If $x$ and $y$ are not both $0$ then $ x^2 +xy +y^2> 0$

Question

Can't quite finish this proof:

Prove that if $x$ and $y$ are not both $0$ then $ x^2 +xy +y^2> 0$

$ x^2 +xy +y^2 +xy -xy> 0$

$ (x +y)^2 -xy> 0$ Without loss of generality define $x\geq y$

Firstly the case where $y<0$ and $x>0$ is trivial as both $ (x +y)^2$ and $-(xy) >0$.

I want to say by transitivity as each are >0 that there sum must be ${}> 0$ can I do that?

The second trivial case is $y=0$ as we simply have $ x^2 >0 $ where $x>0$.

Lastly we have define $c= x+y$ since both $x$ and $y$ must have the same sign we know $|c|>x$ since $x\geq y$ we know that $ x^2 \geq xy$ finally since $ |c|^2 = c^2$ $ \forall c \in \mathbb{R} $

We have $ c^2 >x^2 \geq xy$ hence $c^2 -xy >0$

I feel like I have all the pieces but it doesn't feel finished how do I fix it?
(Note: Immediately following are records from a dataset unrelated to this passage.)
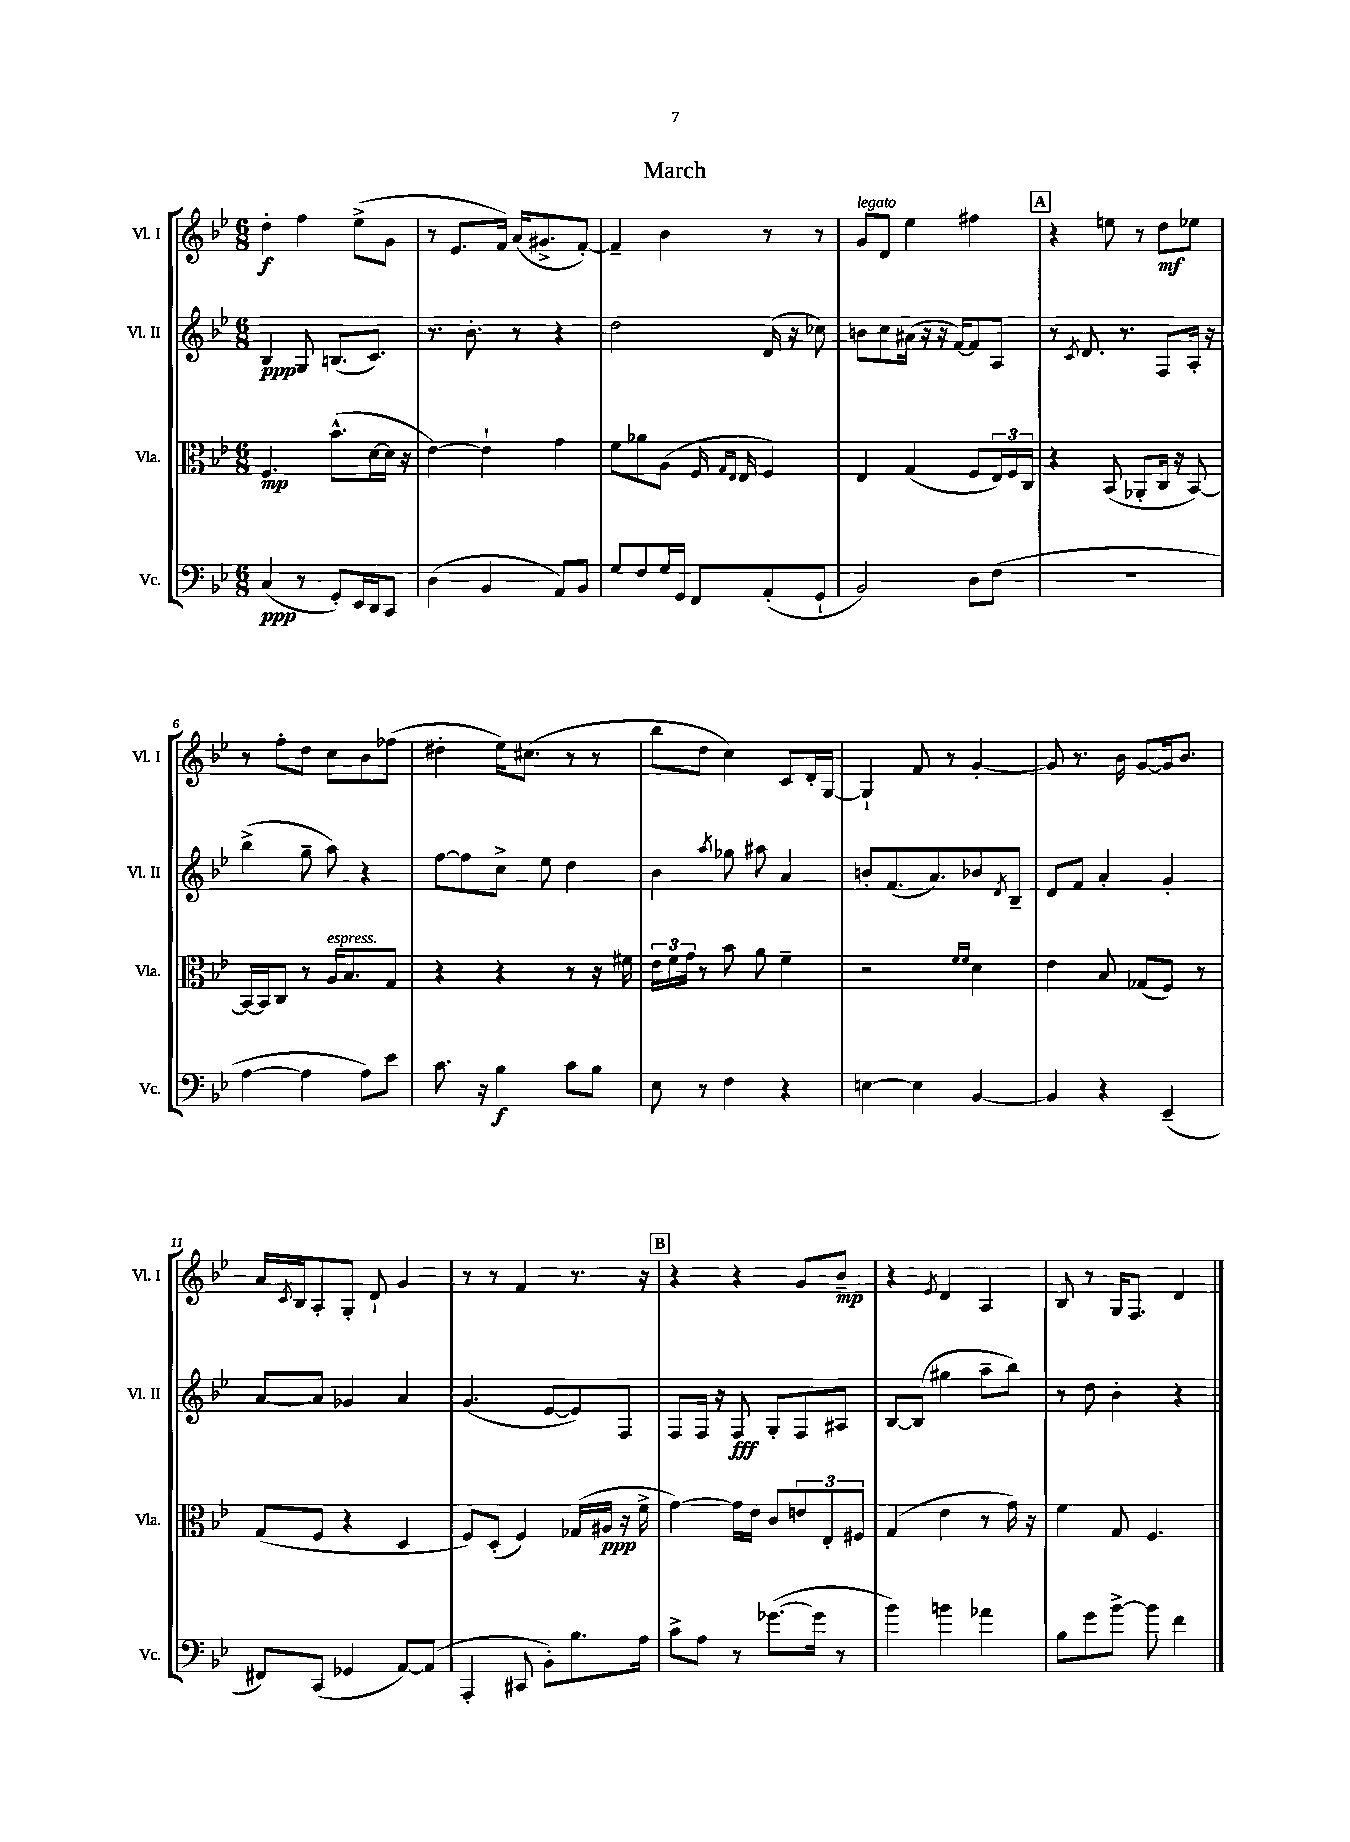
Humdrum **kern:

**kern	**dynam	**kern	**dynam	**kern	**dynam	**kern	**dynam
*part4	*part4	*part3	*part3	*part2	*part2	*part1	*part1
*staff4	*staff4	*staff3	*staff3	*staff2	*staff2	*staff1	*staff1
*I"Vc.	*	*I"Vla.	*	*I"Vl. II	*	*I"Vl. I	*
*I'Vc.	*	*I'Vla.	*	*I'Vl. II	*	*I'Vl. I	*
*clefF4	*	*clefC3	*	*clefG2	*	*clefG2	*
*k[b-e-]	*	*k[b-e-]	*	*k[b-e-]	*	*k[b-e-]	*
*M6/8	*	*M6/8	*	*M6/8	*	*M6/8	*
=1	=1	=1	=1	=1	=1	=1	=1
(4C/	ppp	4.F/	mp	4B-/	ppp	4dd'\	f
8r	.	.	.	8G/	.	4ff\	.
8GG'/L)	.	(8.b-^^\L	.	(8.Bn/L	.	.	.
16EE-/L	.	.	.	.	.	(8ee-^\L	.
16DD/J	.	[16d\L	.	8.c/J)	.	.	.
8CC/J	.	16d\JJ]	.	.	.	8g\J	.
.	.	16r	.	.	.	.	.
=2	=2	=2	=2	=2	=2	=2	=2
(4D\	.	[4e-\)	.	8.r	.	8r	.
.	.	.	.	.	.	8.e-/L	.
.	.	.	.	8.b-'\	.	.	.
4BB-/	.	4e-`\]	.	.	.	.	.
.	.	.	.	.	.	16f/Jk)	.
.	.	.	.	8r	.	(16a/KL	.
.	.	.	.	.	.	8.g#X^/	.
8AA/L)	.	4g\	.	4r	.	.	.
8BB-/J	.	.	.	.	.	[8f'/J)	.
=3	=3	=3	=3	=3	=3	=3	=3
8G/L	.	8f\L	.	2dd\	.	4f~/]	.
8F/	.	8a-X\	.	.	.	.	.
16G/L	.	(8A\J	.	.	.	4b-\	.
16GG/JJ	.	.	.	.	.	.	.
8FF/L	.	16F/	.	.	.	.	.
.	.	16qqG/LL	.	.	.	.	.
.	.	16qqE-/JJ	.	.	.	.	.
.	.	16E-/	.	.	.	.	.
(8AA'/	.	4F/)	.	(16d/	.	8r	.
.	.	.	.	16r	.	.	.
8GG`/J	.	.	.	8cc-X\)	.	8r	.
=4	=4	=4	=4	=4	=4	=4	=4
!	!	!	!	!	!	!LO:TX:a:i:t=legato	!
2BB-/)	.	4E-/	.	8bn\L	.	8g/L	.
.	.	.	.	8cc\	.	8d/J	.
.	.	(4G/	.	(16a#X\Jk	.	4ee-\	.
.	.	.	.	16r	.	.	.
.	.	.	.	16r	.	.	.
.	.	.	.	[16f/KL)	.	.	.
8D\L	.	8F/L	.	8f/]	.	4ff#X\	.
(8F\J	.	24E-/L)	.	8A/J	.	.	.
.	.	24F/	.	.	.	.	.
.	.	24C/JJ	.	.	.	.	.
!!LO:REH:place=s1:t=A
=5	=5	=5	=5	=5	=5	=5	=5
2.r	.	4r	.	8r	.	4r	.
.	.	.	.	8qc/	.	.	.
.	.	.	.	8.d/	.	.	.
.	.	(8BB-/	.	.	.	8een\	.
.	.	.	.	8.r	.	.	.
.	.	8AA-X'/L	.	.	.	8r	.
.	.	16C/Jk	.	8F/L	.	8dd\L	mf
.	.	16r	.	.	.	.	.
.	.	[8BB-/)	.	16A'/Jk	.	8ee-X\J	.
.	.	.	.	16r	.	.	.
!!LO:LB:g=z
=6	=6	=6	=6	=6	=6	=6	=6
[4A\	.	16BB-/LL_	.	(4bb-^\	.	8r	.
.	.	16BB-/J]	.	.	.	.	.
.	.	8C/J	.	.	.	8ff'\L	.
4A\]	.	8r	.	8gg~\	.	8dd\J	.
!	!	!LO:TX:a:i:t=espress.	!	!	!	!	!
.	.	16A/KL	.	8aa\)	.	8cc\L	.
.	.	8.B-/	.	.	.	.	.
8A\L)	.	.	.	4r	.	8b-\	.
8e-\J	.	8G/J	.	.	.	(8ff-X\J	.
=7	=7	=7	=7	=7	=7	=7	=7
8.c\	.	4r	.	[8ff\L	.	4dd#X'\	.
.	.	.	.	8ff\]	.	.	.
16r	.	.	.	.	.	.	.
4B-\	f	4r	.	8cc^\J	.	16ee-\KL)	.
.	.	.	.	.	.	(8.cc#X\J	.
.	.	.	.	8ee-\	.	.	.
8c\L	.	8r	.	4dd\	.	8r	.
8B-\J	.	16r	.	.	.	8r	.
.	.	16f#X\	.	.	.	.	.
=8	=8	=8	=8	=8	=8	=8	=8
8E-\	.	24e-\LL	.	4b-\	.	8bb-\L	.
.	.	24f\	.	.	.	.	.
.	.	24g\JJ	.	.	.	.	.
8r	.	8r	.	.	.	8dd\J	.
.	.	.	.	8qaa/	.	.	.
4F\	.	8b-\	.	8gg-X\	.	4cc\)	.
.	.	8a\	.	8aa#X\	.	.	.
4r	.	4f~\	.	4a/	.	8c/L	.
.	.	.	.	.	.	16d'/L	.
.	.	.	.	.	.	[16G/JJ	.
=9	=9	=9	=9	=9	=9	=9	=9
[4En\	.	2r	.	8bn'/L	.	4G`/]	.
.	.	.	.	(8.f/	.	.	.
4E\]	.	.	.	.	.	8f/	.
.	.	.	.	8.a/)	.	.	.
.	.	.	.	.	.	8r	.
.	.	16qqf/LL	.	.	.	.	.
.	.	16qqf/JJ	.	.	.	.	.
[4BB-/	.	4d\	.	8b-X/	.	[4g'/	.
.	.	.	.	8qd/	.	.	.
.	.	.	.	8B-~/J	.	.	.
=10	=10	=10	=10	=10	=10	=10	=10
4BB-/]	.	4e-\	.	8d/L	.	8g/]	.
.	.	.	.	8f/J	.	8.r	.
4r	.	8B-/	.	4a'/	.	.	.
.	.	.	.	.	.	16b-\	.
.	.	(8G-X/L	.	.	.	[8g/L	.
(4EE-~/	.	8F/J)	.	4g'/	.	16g/k]	.
.	.	.	.	.	.	8.b-/J	.
.	.	8r	.	.	.	.	.
!!LO:LB:g=z
=11	=11	=11	=11	=11	=11	=11	=11
8FF#X/L)	.	(8G/L	.	[8a/L	.	16a/LL	.
.	.	.	.	.	.	8qc/	.
.	.	.	.	.	.	16B-/J	.
(8CC/J	.	8F/J	.	8a/J]	.	8A'/	.
4GG-X/	.	4r	.	4g-X/	.	8G'/J	.
.	.	.	.	.	.	8d`/	.
[8AA/L)	.	4D/	.	4a/	.	4g/	.
(8AA/J]	.	.	.	.	.	.	.
=12	=12	=12	=12	=12	=12	=12	=12
4AAA'/	.	8F/L)	.	(4.g/	.	8r	.
.	.	(8D'/J	.	.	.	8r	.
8CC#X/	.	4F/)	.	.	.	4f/	.
8BB-'\L)	.	.	.	[8e-/L	.	.	.
8.B-\	.	(16G-X/LL	.	8e-/])	.	8.r	.
.	.	16A#X/JJ	ppp	.	.	.	.
.	.	16r	.	8F/J	.	.	.
16A\Jk	.	16f^\	.	.	.	16r	.
!!LO:REH:place=s1:t=B
=13	=13	=13	=13	=13	=13	=13	=13
8c^\L	.	[4g\)	.	8F/L	.	4r	.
8A\J	.	.	.	16F/Jk	.	.	.
.	.	.	.	16r	.	.	.
8r	.	16g\LL]	.	8F/	fff	4r	.
.	.	16e-\JJ	.	.	.	.	.
([8.g-X\L	.	8c/L	.	8G'/L	.	.	.
.	.	12en/	.	8F/	.	8g/L	.
16g-\Jk]	.	.	.	.	.	.	.
.	.	12E-'/	.	.	.	.	.
8r	.	.	.	8A#X/J	.	8b-~/J	mp
.	.	12F#X/J	.	.	.	.	.
=14	=14	=14	=14	=14	=14	=14	=14
4b-\)	.	(4G/	.	[8B-/L	.	4r	.
.	.	.	.	(8B-/J]	.	.	.
.	.	.	.	.	.	8qe-/	.
4bn\	.	4e-\	.	4gg#X\	.	4d/	.
4a-X\	.	8r	.	8aa~\L	.	4A/	.
.	.	16g\)	.	8bb-\J)	.	.	.
.	.	16r	.	.	.	.	.
=15	=15	=15	=15	=15	=15	=15	=15
8B-\L	.	4f\	.	8r	.	8B-/	.
8g\	.	.	.	8dd\	.	8r	.
[8b-^\J	.	8G/	.	4b-'\	.	16G/KL	.
.	.	.	.	.	.	8.F/J	.
8b-\]	.	4.F/	.	.	.	.	.
4f\	.	.	.	4r	.	4d/	.
==	==	==	==	==	==	==	==
*-	*-	*-	*-	*-	*-	*-	*-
Edit: I am really glad i asked this question love the variety of different good answers no idea what a discriminant is but im going to go look that up. I wanted to give the accepted answer to Edward as he actually answered my question but Anurag s proof was just so much better then my attempt. ^^

Answer 1

Consider $T=x^2+xy+y^2$. then $2T=x^2+y^2+(x+y)^2 \geq 0$. The only way $T=0$ is when $x=0,y=0$, but that has already been ruled out by the conditions given.

Answer 2

Here's another way:

If $x=y$, then obvious. Otherwise: $$x^2+xy+y^2=\frac{x^3-y^3}{x-y}>0$$ as $f(x)=x^3$ is monotonically increasing.

Answer 3

You can simply note that $$ x^2+xy+y^2=(x+y/2)^2+3y^2/4\geq 0. $$ Equality is iff $x=y=0$. So if $x,y$ are not both $0$, then $x^2+xy+y^2>0$.

Answer 4

Let $y$ a fixed non zero real. The discriminant of the quadratic expression $x^2+xy+y^2$ is $\Delta=y^2-4y^2=-3y^2< 0$ hence the expression doesn't change the sign and we have $$x^2+xy+y^2>0$$

Answer 5

Your proof is correct. The first two cases are obvious. The third case follows directly from the AM-GM inequality:

$$\frac{x+y}{2}\ge \sqrt{xy}$$ $$\Rightarrow x+y>\sqrt{xy}$$

Answer 6

We only need to consider 2 cases:-

(1) Both x and y are negative

Then, $x^2 + xy + y^2 = (x – y)^2 + 3xy = (+ve) + (+ve) > 0$

(2) Only one is negative

Then, $x^2 + xy + y^2 = (x + y)^2 - xy = (+ve) – (-ve) > 0$

Answer 7

Switching to polar coordinates ($x=r\cos \theta,y=r \sin \theta)$, we need to prove $$1+\frac{1}{2} \sin 2 \theta>0, $$ which is obvious.